** DATA TO PROCESS follows **
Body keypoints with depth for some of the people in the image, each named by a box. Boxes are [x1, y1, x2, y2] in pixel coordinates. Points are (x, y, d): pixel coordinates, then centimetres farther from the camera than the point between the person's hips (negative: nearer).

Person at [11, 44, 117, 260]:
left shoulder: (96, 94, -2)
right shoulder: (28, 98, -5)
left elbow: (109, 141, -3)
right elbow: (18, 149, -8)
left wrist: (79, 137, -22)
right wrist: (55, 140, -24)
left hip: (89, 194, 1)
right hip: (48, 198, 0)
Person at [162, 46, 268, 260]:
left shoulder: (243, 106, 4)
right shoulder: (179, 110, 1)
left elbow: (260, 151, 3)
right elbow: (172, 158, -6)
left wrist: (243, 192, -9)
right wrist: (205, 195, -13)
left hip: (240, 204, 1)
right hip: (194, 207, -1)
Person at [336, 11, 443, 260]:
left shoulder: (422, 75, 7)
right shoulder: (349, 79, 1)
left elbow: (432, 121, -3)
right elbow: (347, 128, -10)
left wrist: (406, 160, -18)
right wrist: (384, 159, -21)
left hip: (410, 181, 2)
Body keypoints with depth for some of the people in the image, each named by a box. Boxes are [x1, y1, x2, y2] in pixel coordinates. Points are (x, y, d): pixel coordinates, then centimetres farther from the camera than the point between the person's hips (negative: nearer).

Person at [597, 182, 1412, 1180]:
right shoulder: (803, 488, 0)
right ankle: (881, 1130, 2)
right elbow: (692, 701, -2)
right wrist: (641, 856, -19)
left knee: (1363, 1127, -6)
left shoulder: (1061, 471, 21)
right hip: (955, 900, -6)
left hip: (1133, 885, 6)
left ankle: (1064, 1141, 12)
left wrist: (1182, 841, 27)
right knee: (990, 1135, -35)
** End of DATA TO PROCESS **
** DATA TO PROCESS follows **
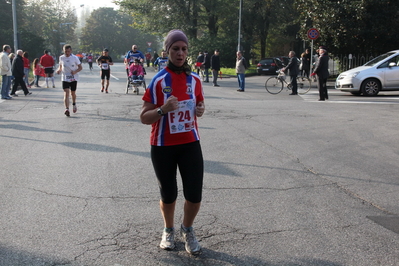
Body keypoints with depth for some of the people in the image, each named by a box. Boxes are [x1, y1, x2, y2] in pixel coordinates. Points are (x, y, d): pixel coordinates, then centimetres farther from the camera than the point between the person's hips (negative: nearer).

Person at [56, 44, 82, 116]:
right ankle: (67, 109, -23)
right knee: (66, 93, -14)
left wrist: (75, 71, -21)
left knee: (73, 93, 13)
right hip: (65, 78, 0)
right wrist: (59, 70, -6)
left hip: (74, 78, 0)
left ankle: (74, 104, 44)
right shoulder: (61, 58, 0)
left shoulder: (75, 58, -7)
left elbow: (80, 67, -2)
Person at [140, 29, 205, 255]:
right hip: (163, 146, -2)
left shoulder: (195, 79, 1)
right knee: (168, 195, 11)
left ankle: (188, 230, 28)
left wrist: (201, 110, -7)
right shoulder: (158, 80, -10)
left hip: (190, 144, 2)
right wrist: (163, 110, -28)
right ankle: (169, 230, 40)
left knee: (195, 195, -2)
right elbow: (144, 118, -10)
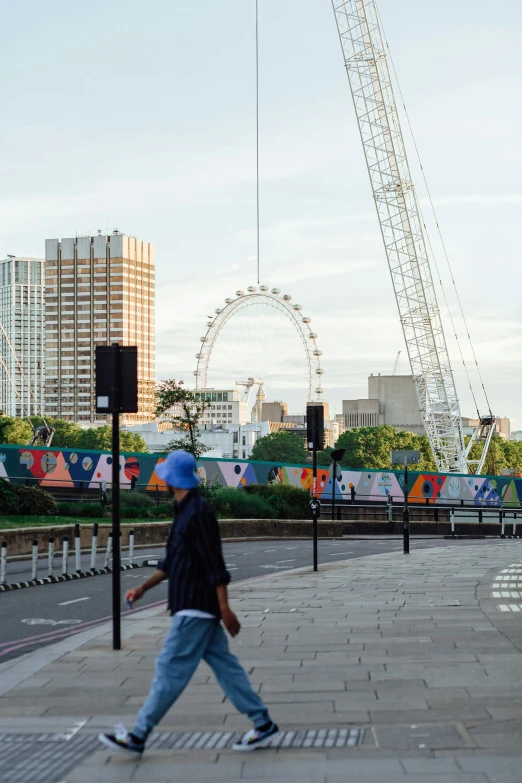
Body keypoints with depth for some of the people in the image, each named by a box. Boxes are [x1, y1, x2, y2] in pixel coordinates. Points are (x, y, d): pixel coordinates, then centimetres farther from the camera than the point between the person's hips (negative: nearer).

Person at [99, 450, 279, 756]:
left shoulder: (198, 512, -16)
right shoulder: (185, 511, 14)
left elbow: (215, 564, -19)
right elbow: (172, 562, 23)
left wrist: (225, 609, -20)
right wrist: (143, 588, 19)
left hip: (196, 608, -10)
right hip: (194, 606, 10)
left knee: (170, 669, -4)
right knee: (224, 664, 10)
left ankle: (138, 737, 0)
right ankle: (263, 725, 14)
** End of DATA TO PROCESS **
** DATA TO PROCESS follows **
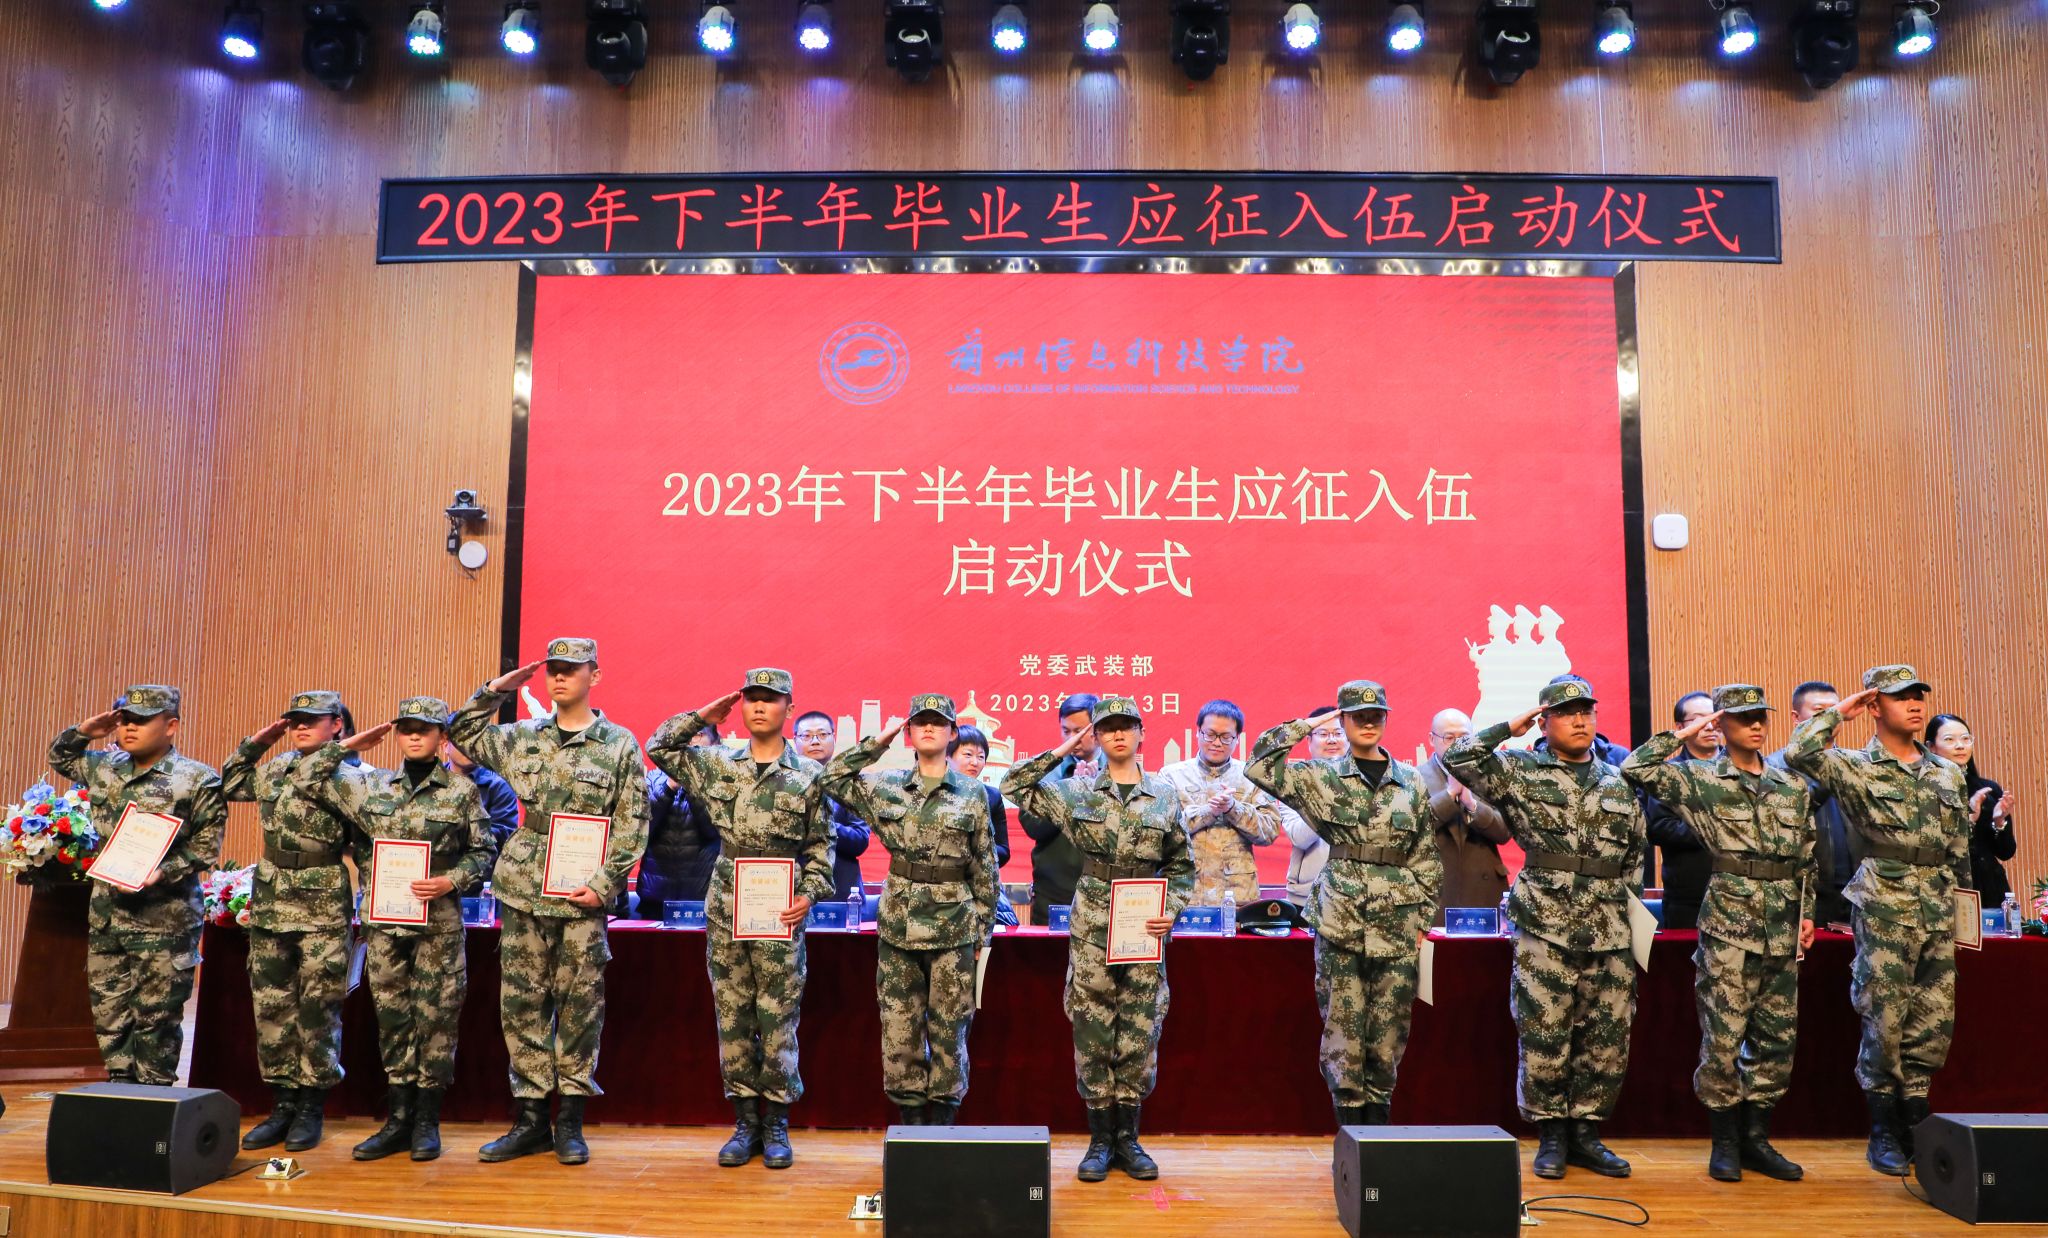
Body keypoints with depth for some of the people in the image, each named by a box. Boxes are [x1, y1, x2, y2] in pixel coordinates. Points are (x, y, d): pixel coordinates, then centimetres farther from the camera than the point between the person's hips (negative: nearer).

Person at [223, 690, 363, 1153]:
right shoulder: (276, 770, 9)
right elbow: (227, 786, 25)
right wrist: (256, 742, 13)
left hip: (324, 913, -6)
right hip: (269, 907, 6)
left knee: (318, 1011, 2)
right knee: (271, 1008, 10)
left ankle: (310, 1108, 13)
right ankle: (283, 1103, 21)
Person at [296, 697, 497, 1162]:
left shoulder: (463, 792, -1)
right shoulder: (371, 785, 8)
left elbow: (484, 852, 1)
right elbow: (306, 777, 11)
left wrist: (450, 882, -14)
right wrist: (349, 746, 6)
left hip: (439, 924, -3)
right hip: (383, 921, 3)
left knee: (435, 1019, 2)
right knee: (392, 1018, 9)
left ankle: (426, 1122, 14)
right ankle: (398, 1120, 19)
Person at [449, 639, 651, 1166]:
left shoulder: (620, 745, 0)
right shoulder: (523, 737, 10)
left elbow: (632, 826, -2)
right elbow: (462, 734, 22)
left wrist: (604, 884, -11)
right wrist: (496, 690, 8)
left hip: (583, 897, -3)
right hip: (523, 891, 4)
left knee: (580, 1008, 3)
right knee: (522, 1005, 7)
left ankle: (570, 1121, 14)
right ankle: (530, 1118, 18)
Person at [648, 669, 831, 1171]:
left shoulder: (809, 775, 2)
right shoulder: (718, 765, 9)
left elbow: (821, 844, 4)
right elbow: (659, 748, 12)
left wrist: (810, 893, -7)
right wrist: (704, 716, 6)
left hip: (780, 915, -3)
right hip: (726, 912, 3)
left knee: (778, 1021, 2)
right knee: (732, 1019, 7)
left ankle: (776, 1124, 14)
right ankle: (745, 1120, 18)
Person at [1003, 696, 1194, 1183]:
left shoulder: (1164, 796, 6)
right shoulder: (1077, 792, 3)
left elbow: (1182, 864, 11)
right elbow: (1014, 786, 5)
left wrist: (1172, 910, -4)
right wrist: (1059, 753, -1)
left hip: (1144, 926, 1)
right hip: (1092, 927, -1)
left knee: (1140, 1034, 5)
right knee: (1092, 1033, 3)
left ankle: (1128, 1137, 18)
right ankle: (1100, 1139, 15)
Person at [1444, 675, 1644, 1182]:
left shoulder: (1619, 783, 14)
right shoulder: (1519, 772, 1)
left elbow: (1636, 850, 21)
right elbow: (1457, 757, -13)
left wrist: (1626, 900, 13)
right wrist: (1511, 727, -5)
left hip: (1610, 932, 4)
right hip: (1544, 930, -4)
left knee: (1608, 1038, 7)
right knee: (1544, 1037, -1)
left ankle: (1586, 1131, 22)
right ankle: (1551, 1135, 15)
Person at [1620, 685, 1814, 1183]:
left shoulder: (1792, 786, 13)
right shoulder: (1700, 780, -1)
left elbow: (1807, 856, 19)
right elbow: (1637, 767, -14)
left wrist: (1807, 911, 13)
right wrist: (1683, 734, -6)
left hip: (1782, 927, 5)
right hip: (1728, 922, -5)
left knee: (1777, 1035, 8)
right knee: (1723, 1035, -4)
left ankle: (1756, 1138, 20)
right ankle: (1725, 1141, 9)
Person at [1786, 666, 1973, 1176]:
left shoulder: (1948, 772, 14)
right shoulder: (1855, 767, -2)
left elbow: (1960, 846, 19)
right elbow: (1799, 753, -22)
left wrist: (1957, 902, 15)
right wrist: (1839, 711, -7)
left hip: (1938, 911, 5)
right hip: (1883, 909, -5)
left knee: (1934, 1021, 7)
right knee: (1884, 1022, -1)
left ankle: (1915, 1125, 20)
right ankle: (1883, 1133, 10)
** End of DATA TO PROCESS **
TO DO — Everything from the line with "right hip: (163, 146, -2)" through the line with "right elbow: (144, 118, -10)" in the listing above must be retyped exactly, with nothing added.

WRITTEN REPLY —
right hip: (163, 146, -2)
left shoulder: (195, 79, 1)
right knee: (168, 195, 11)
left ankle: (188, 230, 28)
left wrist: (201, 110, -7)
right shoulder: (158, 80, -10)
left hip: (190, 144, 2)
right wrist: (163, 110, -28)
right ankle: (169, 230, 40)
left knee: (195, 195, -2)
right elbow: (144, 118, -10)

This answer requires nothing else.